A 2018 review of research suggests that torpor or hibernation may:
- increase resilience during transplant surgery
- prevent muscle wasting and osteoporosis in people with limited mobility
- prevent entire body or single organ shock
- cause cancers to be dormant until better treatment options are available
In a 2017 article, researchers considered the potential benefits of torpor for human space flights to Mars and its moons. The authors proposed that torpor induced through therapeutic hypothermia could:
- cut down on the use of life support and other resources
- reduce water and food intake by up to 75%
- reduce waste production
- protect against radiation
- ease psychological concerns associated with long-term space flight
Torpor could also act as a buffer to the stress of being confined with several other people over long periods, such as on a crewed space flight.
Getting humans into torpor or hibernation is one thing. Getting them safely out of it is another. Researchers are not yet sure how to do that. Much more research is needed to understand how mammal bodies go into and safely come out of torpor.
In animal studies, brain activity in hibernating mammals differs from sleep, coma, or anesthesia. Some researchers believe we should understand more about this state in humans.
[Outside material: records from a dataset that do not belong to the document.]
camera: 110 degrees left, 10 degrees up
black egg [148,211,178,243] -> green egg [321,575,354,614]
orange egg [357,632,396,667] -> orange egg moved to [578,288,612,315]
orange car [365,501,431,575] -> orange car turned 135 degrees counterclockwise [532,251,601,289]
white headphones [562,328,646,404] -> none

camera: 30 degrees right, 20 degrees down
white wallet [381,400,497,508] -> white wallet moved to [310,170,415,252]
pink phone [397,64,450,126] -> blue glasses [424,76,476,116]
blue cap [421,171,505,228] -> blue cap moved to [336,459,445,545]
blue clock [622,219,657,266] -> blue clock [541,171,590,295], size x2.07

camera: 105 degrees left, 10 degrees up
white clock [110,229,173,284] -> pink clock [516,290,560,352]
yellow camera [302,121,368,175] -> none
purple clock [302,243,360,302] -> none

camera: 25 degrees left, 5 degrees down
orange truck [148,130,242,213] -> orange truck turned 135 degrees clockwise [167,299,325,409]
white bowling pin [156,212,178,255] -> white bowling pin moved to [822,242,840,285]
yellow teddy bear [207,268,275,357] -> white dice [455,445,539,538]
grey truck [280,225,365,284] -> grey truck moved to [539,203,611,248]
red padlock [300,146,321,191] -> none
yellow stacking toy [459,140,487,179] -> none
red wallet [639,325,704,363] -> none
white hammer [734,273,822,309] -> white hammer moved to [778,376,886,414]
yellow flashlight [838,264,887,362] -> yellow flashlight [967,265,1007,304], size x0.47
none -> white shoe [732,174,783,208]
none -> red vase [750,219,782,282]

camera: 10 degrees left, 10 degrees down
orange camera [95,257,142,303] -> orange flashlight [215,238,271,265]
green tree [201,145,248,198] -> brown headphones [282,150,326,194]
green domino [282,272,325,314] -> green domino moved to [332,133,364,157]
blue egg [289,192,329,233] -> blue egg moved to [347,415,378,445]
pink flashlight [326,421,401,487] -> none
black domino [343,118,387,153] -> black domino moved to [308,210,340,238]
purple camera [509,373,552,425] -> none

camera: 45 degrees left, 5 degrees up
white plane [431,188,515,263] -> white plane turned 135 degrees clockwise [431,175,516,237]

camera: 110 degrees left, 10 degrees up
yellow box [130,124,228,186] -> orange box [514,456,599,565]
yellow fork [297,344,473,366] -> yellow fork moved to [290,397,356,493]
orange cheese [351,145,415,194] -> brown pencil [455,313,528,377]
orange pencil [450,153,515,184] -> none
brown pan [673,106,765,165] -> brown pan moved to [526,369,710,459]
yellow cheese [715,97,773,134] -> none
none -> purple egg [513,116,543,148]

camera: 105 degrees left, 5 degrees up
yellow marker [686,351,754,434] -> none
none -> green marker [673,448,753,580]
Martin says that there are also possible cardiac issues.
“People’s hearts don’t do well when they get cold,” Martin said. “That’s a real and immediate risk. We have to understand why human hearts fibrillate and can’t make successful contractions.”
A NASA-funded proposed protocol for the use of human hibernation for space travel suggests other risks as well:
Martin cautions, “I think we need to know a whole lot more about the mechanisms that underlie hibernation before we can say humans are capable of hibernation.”
There is no evidence that humans can go into hibernation, an extended state of torpor.
Torpor is the physiological state of metabolic depression, in which your body temperature, breathing, and energy expenditure drop.
But humans have distant ancestors that did hibernate. Some researchers believe we may still have the genes to hibernate. There has been much research into how other mammals hibernate and how we can apply that knowledge to humans.
Science has not unlocked all the secrets yet. Still, some researchers believe it’s a matter of time until humans can safely go into torpor or hibernation. If so, we may be able to explore more distant regions of space and even receive more effective medical care here on Earth.